Carmen Giannattasio (Elisabeth) et Francesco Demuro (Robert Dudley)

Carmen Giannattasio (Elisabeth) et Francesco Demuro (Robert Dudley)

Sur scène, Carmen Giannattasio fait une apparition spectaculaire en Elisabeth, s’attachant à peindre un portrait agressif et névrosé de la Reine d’Angleterre, pour mieux cliver la part défaillante de sa personnalité et celle de son rôle impérial. Les aigus d’ivoire percent, portés par un souffle qui n’a de cesse de couler en un seul lien ses exclamations saisissantes et son discours introspectif. Son chant est ainsi très bien mené si l’on en accepte sa froideur.

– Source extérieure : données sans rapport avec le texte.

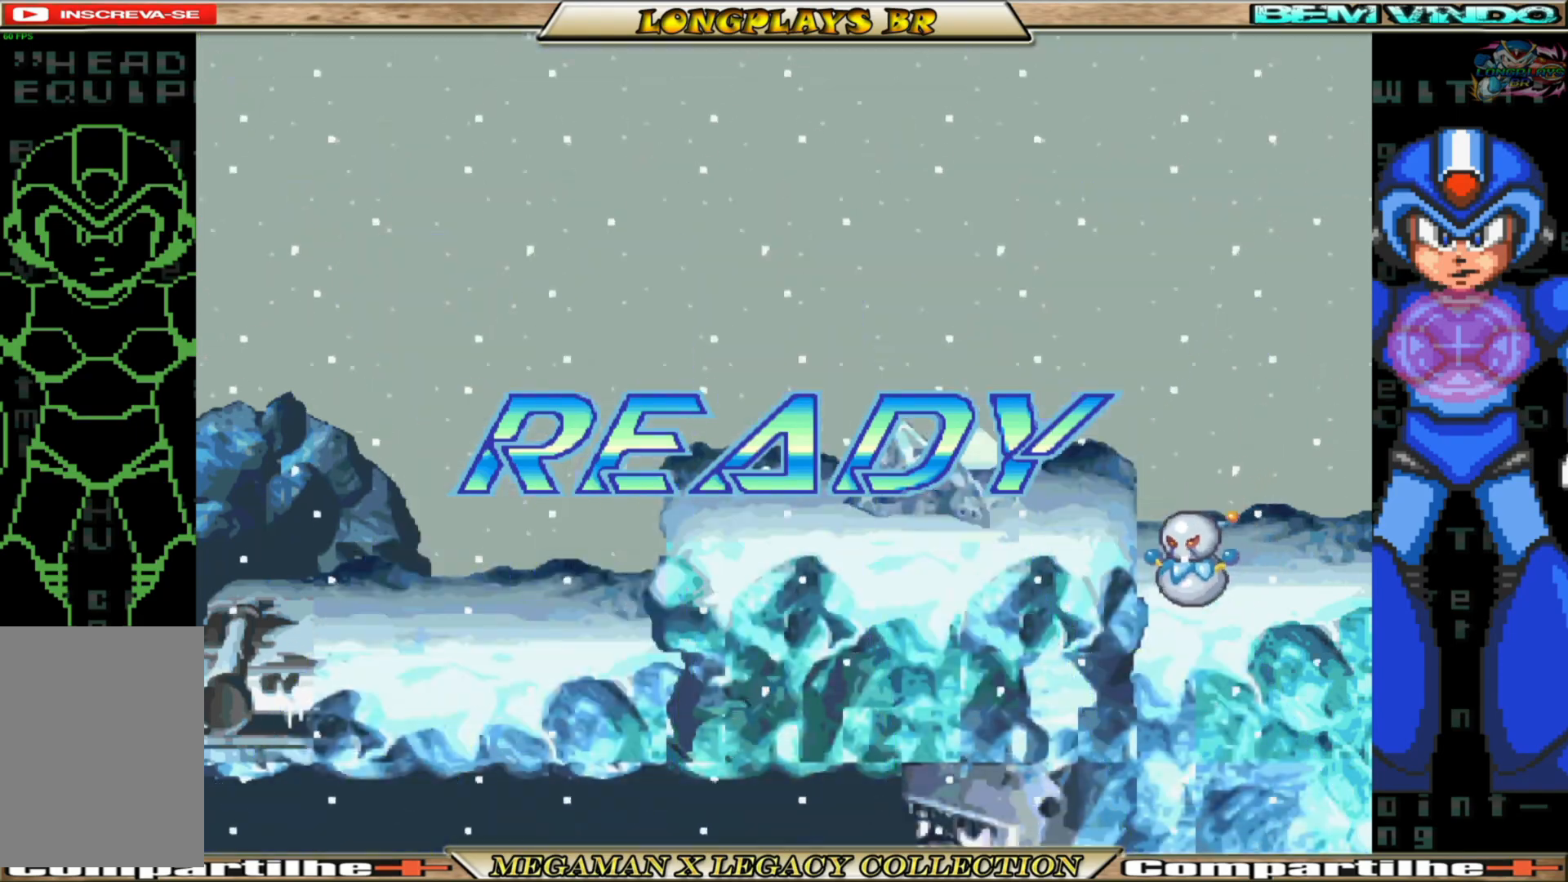
{"buttons": [], "left_stick": "center", "right_stick": "center", "events": []}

Et celle qu’elle jalouse, Marie Stuart, trouve en Aleksandra Kurzak une âme d’une sensibilité dramatique qui cache une assurance fatale. En effet, au second acte, sa présence repose sur un enchainement de nuances et de sons joliment filés, accompagnés en filigrane par de subtils sentiments noirs, qui font ressentir une intériorité profondément pathétique.

C’est pourtant dans la scène finale que le manque de soutien de la part des metteurs en scène, Moshe Leiser et Patrice Caurier, devient flagrant, car cette belle artiste n’arrive pas à prolonger par l’expression du geste et du corps l’accumulation des souffrances d’une histoire qui arrive à son terme et que son chant raconte. On ne croit donc pas assez à ce que l’on voit pour être touché par ce que l’on entend.

Aleksandra Kurzak (Maria Stuarda)

Aleksandra Kurzak (Maria Stuarda)

La sincérité totale s’incarne donc en Francesco Demuro, qui fait de Robert Dudley un homme intègre et passionné, voué corps et âme à la reine écossaise. Dans la première partie, il donne certes l’impression que sa tessiture aiguë limite la portée des éclats de son cœur, mais il gagne en densité au fil de la représentation, et il a constamment une musicalité qui exprime l’urgence de la jeunesse.

Quant aux deux rôles de basses, il esquissent des tempéraments très différents, la sagesse résignée, sombre et introvertie de Carlo Colombara en Talbot, et la noblesse claire et affirmée de Christian Helmer en Cecil. Sophie Pondjiclis est une Anna Kennedy royale, dans l’attente qu’un rôle plus important lui soit un jour confié.

Bel hymne de la mort pour le chœur, avant la scène ultime.